Nella prima guerra del Golfo del 1991, l'«alleanza dei volenterosi» schierata contro l'Iraq non è un'operazione Nato ma i suoi membri combattono con procedure, strutture e logistica che hanno già in casa.
Nel 1999, bombardando la Serbia di Slobodan Milosevic, la missione «fuori area» è ormai una realtà collaudata e ufficiale, con un seguito di peaceenforcing e poi di peacekeeping sotto le insegne Nato nella ex Jugoslavia che arriva ai nostri giorni.
Nel 2001, dopo l'abbattimento delle Torri Gemelle, l'amministrazione Bush invoca per la prima volta dal 1949 l'articolo 5 del Patto Atlantico, che prevede il mutuo soccorso tra alleati in caso di minaccia a uno dei membri. L'Afghanistan e poi ancora l'Iraq sono sostanzialmente - sotto forme diverse - operazioni Nato out of area.
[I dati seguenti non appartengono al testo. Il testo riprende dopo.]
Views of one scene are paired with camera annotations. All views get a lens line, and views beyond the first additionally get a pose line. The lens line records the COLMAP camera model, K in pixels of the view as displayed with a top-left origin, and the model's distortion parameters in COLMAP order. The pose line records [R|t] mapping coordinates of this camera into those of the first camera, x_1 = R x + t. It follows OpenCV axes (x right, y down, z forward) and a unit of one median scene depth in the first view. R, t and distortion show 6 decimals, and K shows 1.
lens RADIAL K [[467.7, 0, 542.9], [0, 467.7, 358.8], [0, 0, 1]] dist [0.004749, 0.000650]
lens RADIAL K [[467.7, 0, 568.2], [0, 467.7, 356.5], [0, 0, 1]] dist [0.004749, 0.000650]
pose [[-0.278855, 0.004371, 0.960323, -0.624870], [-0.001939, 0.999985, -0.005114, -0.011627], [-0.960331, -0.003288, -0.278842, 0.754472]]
Questa attività, dettata agli alleati da un'amministrazione americana pesantemente unilaterale nelle relazioni internazionali, indebolisce l'ingresso nella Nato dei paesi dell'ex Patto di Varsavia, che puntano sull'Alleanza guardando più concretamente ai benefici di entrare un giorno nell'Unione europea. E' questo l'altro problema del sessantennio.
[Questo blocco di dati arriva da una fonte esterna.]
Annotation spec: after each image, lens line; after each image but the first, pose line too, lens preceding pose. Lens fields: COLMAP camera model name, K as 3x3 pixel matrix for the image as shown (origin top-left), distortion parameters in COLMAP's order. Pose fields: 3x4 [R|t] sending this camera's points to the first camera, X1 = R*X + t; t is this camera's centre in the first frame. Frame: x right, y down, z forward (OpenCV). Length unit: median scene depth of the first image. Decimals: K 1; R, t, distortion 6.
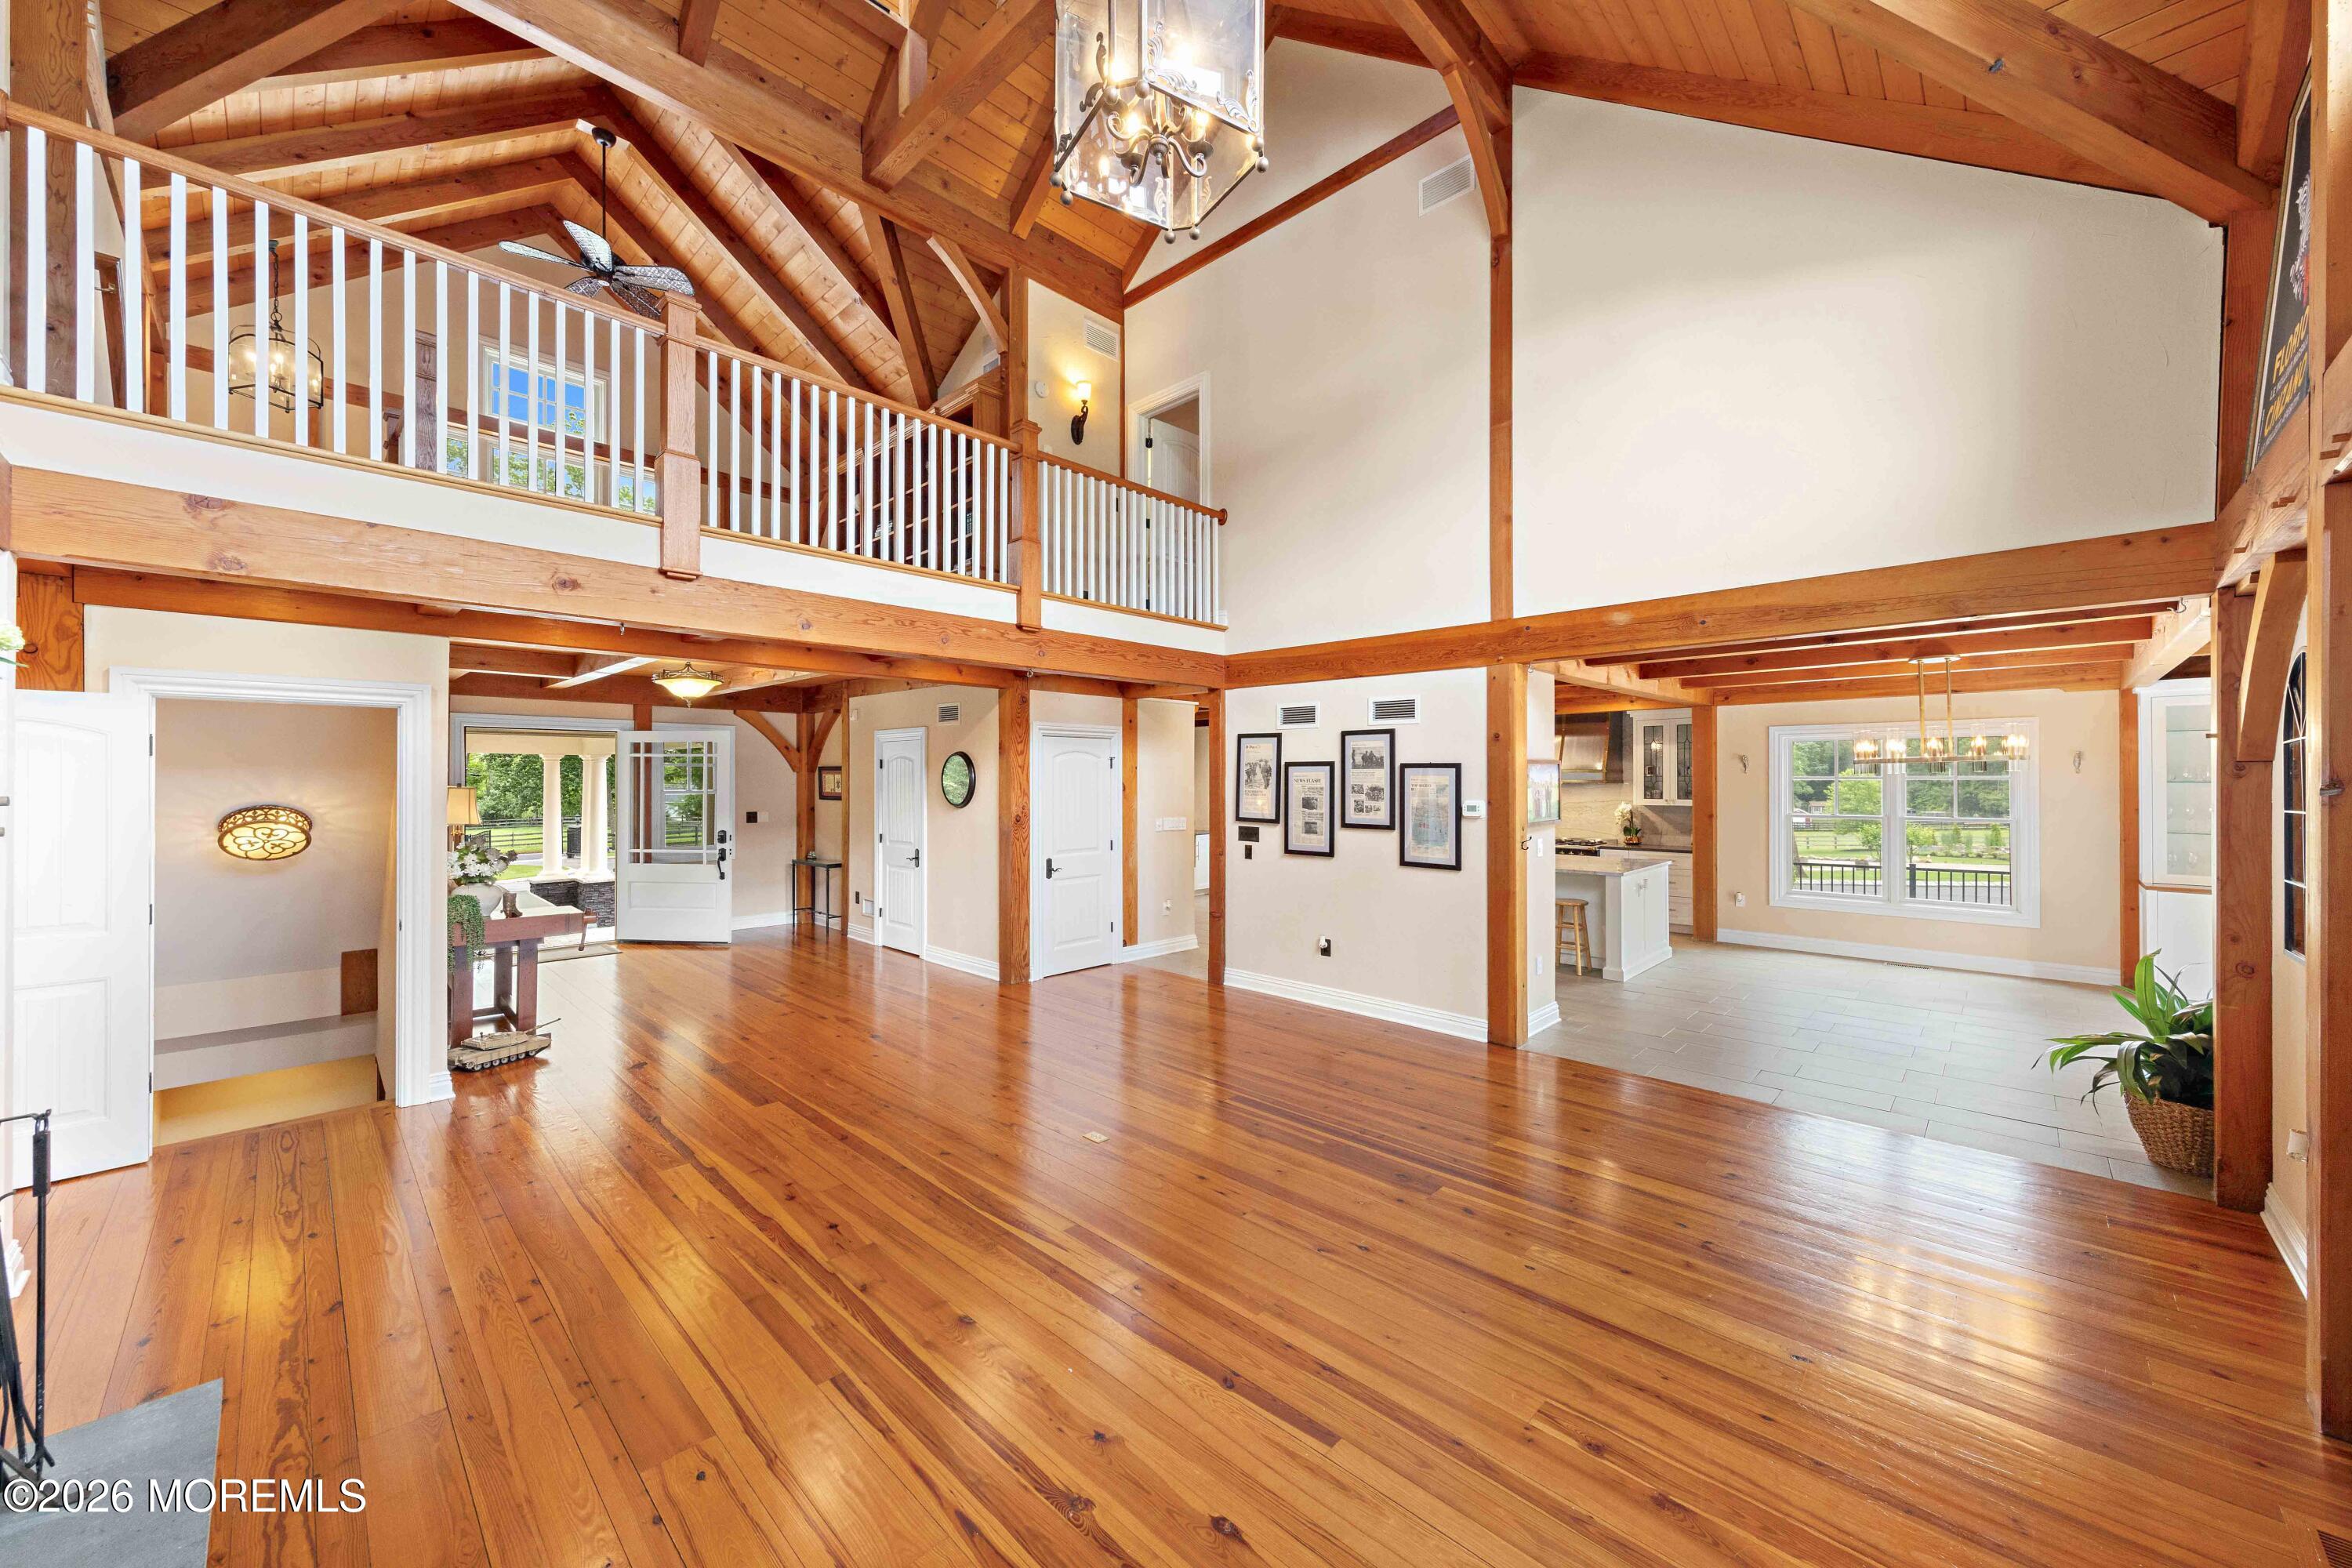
lens RADIAL K [[854.7, 0, 1182.1], [0, 854.7, 773.8], [0, 0, 1]] dist [0.001023, -0.000097]
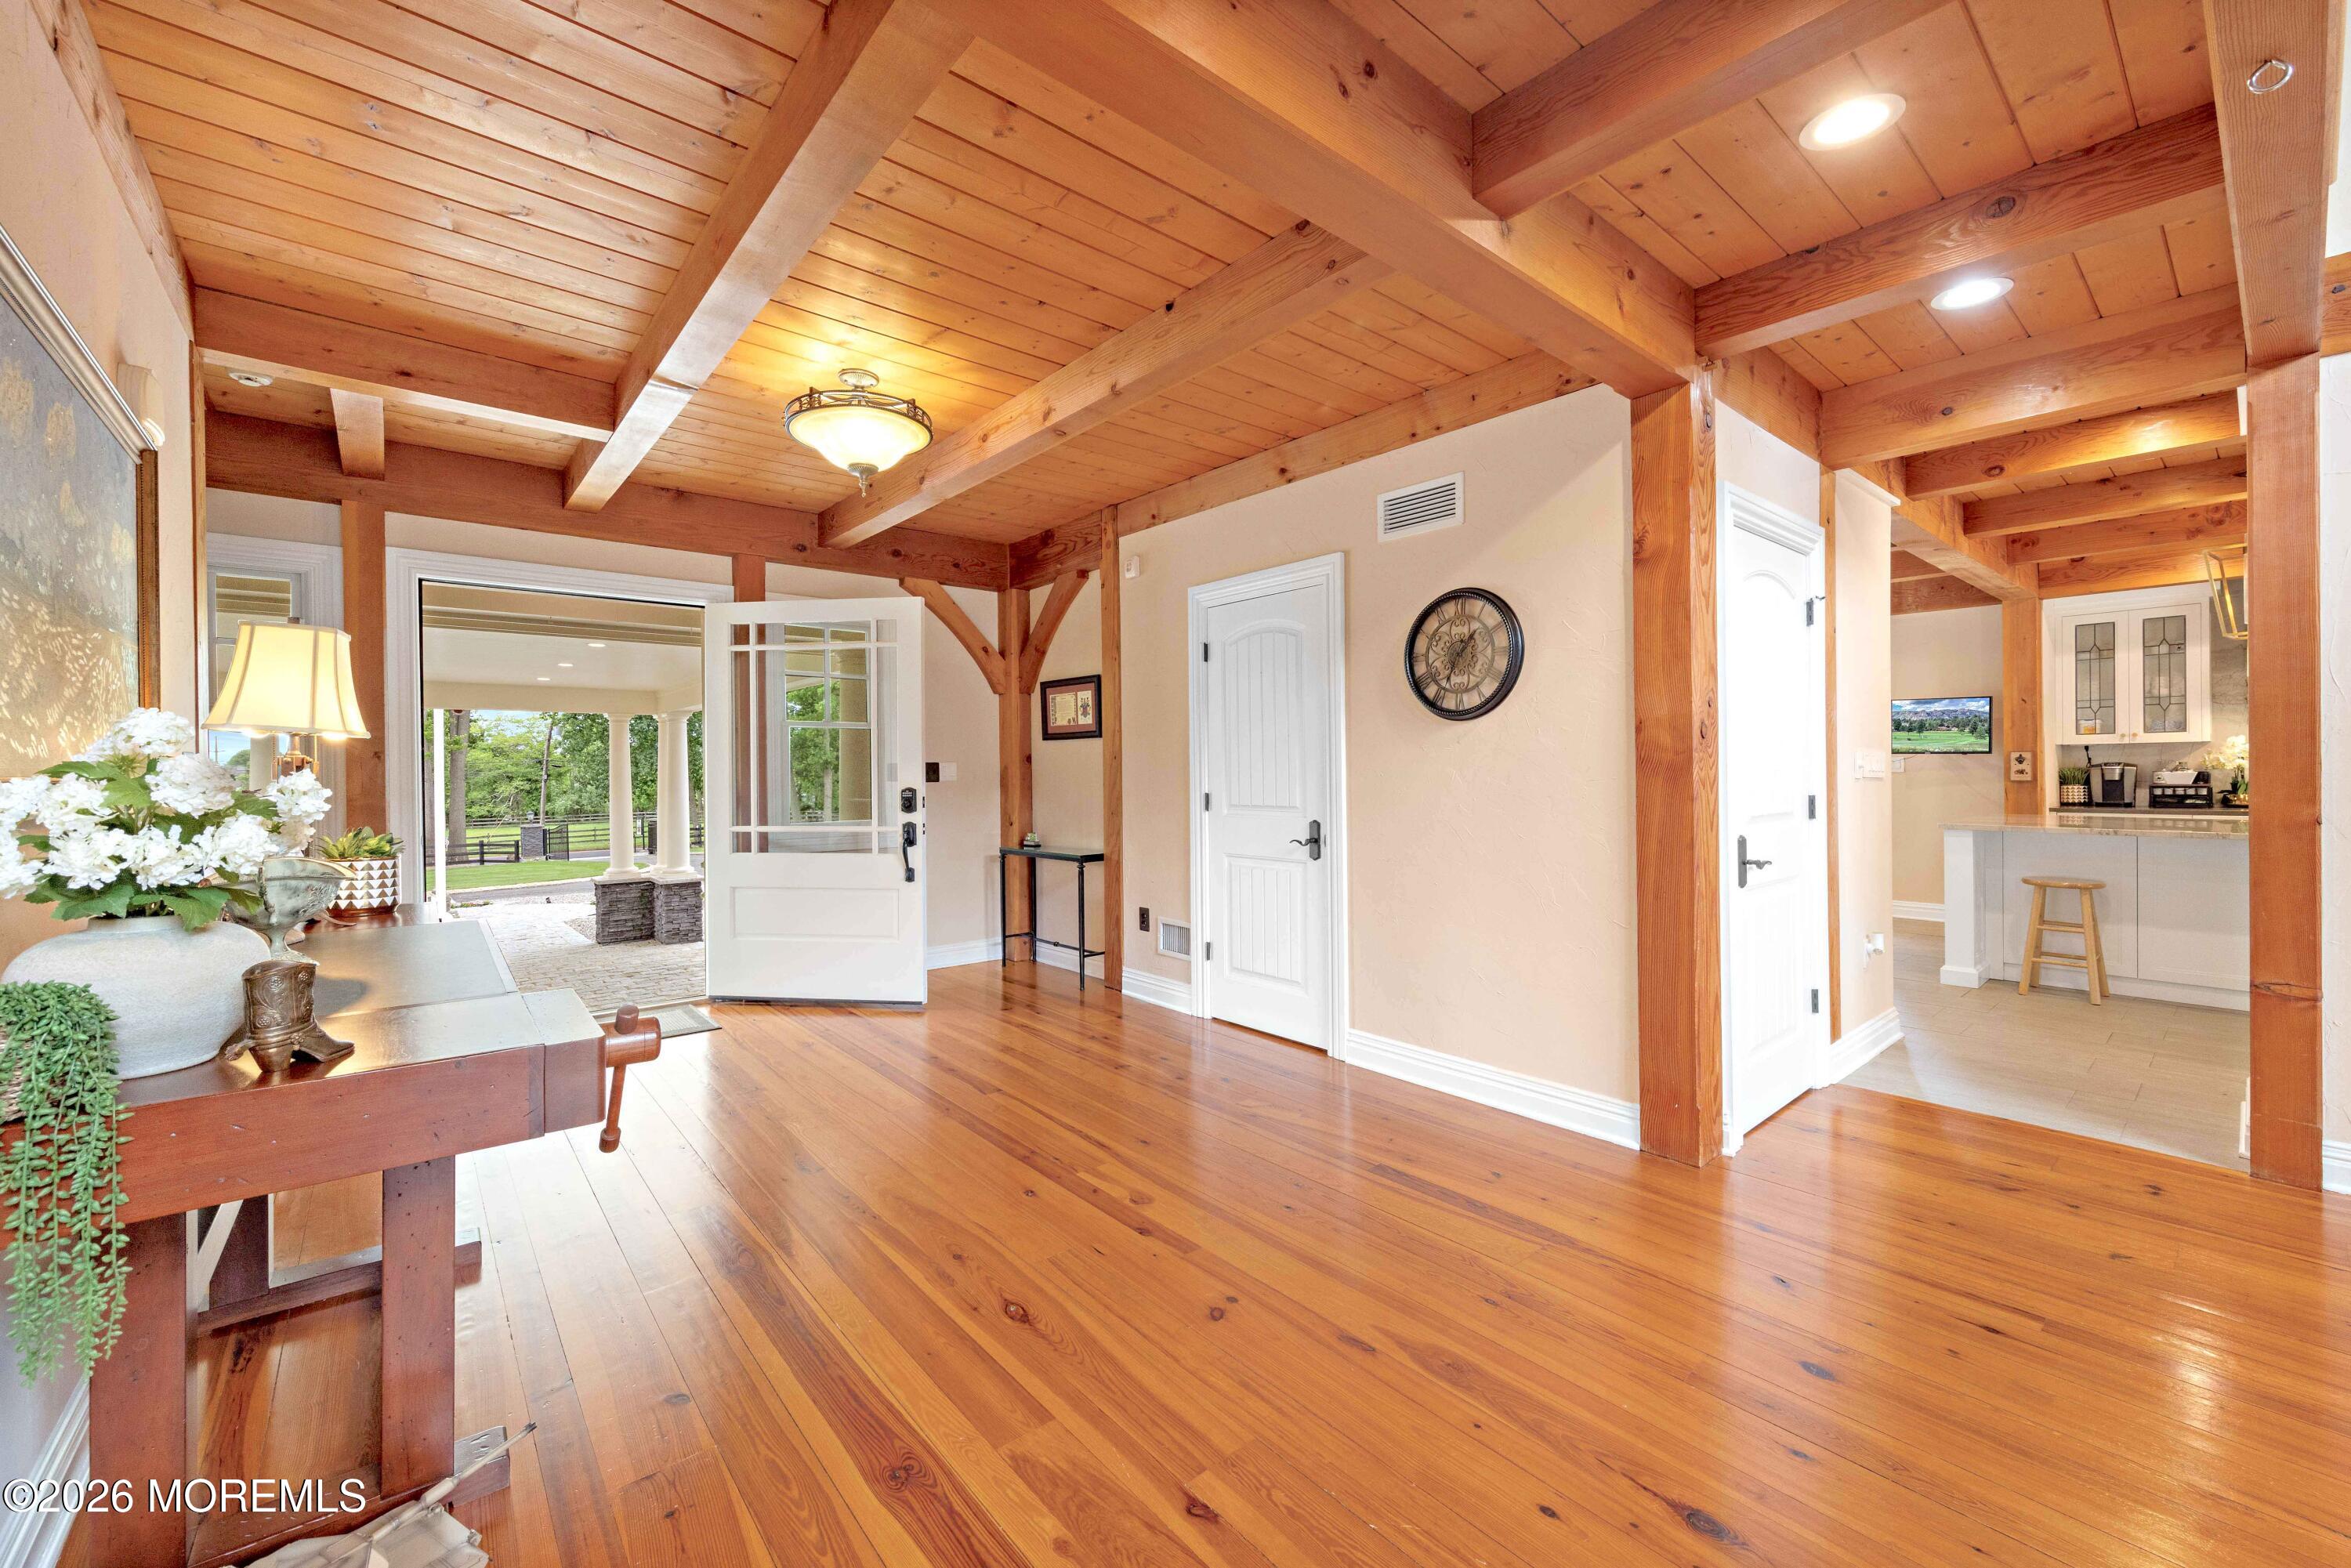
lens RADIAL K [[929.3, 0, 1175.5], [0, 929.3, 784.0], [0, 0, 1]] dist [-0.002182, 0.000059]
pose [[0.993913, -0.006933, -0.109951, -0.382832], [0.009297, 0.999736, 0.021002, 0.065255], [0.109776, -0.021896, 0.993715, 0.569183]]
I baltici più di tutti si sentono indifesi di fronte alla Russia e chiedono un bilanciamento diverso, traducibile in una struttura militare di «solidarietà» più agile che possa garantire i confini casalinghi.
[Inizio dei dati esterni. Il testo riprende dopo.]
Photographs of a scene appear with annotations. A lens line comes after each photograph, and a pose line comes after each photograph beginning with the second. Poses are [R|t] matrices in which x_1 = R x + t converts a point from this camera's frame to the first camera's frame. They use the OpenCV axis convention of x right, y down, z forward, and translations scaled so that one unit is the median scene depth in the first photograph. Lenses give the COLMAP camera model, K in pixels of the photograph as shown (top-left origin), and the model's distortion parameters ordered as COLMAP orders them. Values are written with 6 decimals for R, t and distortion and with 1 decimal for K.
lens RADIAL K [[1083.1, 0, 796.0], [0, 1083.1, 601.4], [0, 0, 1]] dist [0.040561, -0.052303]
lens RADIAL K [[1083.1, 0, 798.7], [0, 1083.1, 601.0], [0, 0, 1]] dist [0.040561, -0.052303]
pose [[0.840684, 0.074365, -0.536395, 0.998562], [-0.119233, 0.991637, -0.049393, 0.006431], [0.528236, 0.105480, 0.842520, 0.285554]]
Un punto, forse, merce di scambio con la nuova linea dell'amministrazione americana, che non ritiene più essenziale lo «scudo» e anzi fa del riavvicinamento con la Russia una nuova stella polare.

Politique d'abord, Obama ha chiuso l'era Bush. Il suo approccio alla Nato come all'Onu è ispirato da un multilateralismo che non risolve i rischi, ma li riconduce almeno a una prova di dialogo. Da esercitare anche con paesi come l'Iran. Una linea esplicita fin dal 2007, quando in una riunione del Chicago Council on Global Affairs, l'allora senatore affermava che «è stata l'America ad aver costruito in buona parte un sistema di istitituzioni internazionali che ci hanno fatto attraversare la Guerra Fredda. Invece di limitare la nostra potenza, queste istituzioni ci hanno esaltato».

Ma la Nato è in bilico non solo per l'Afghanistan. Questa guerra assorbe 2 miliardi di dollari all'anno per «sviluppare la sicurezza» e altri 42 per le operazioni militari. Tutto ciò mentre la crisi finanziaria avanza e svuota l'Alleanza quale centro del dialogo strategico fra Stati Uniti ed Europa. L'Asia sarà sempre più il primo interlocutore degli Stati Uniti. E l'emergenza climatica, in cima all'agenda americana e cinese, è troppo out of area perché la Nato possa trovarvi un senso. O un'altra identità.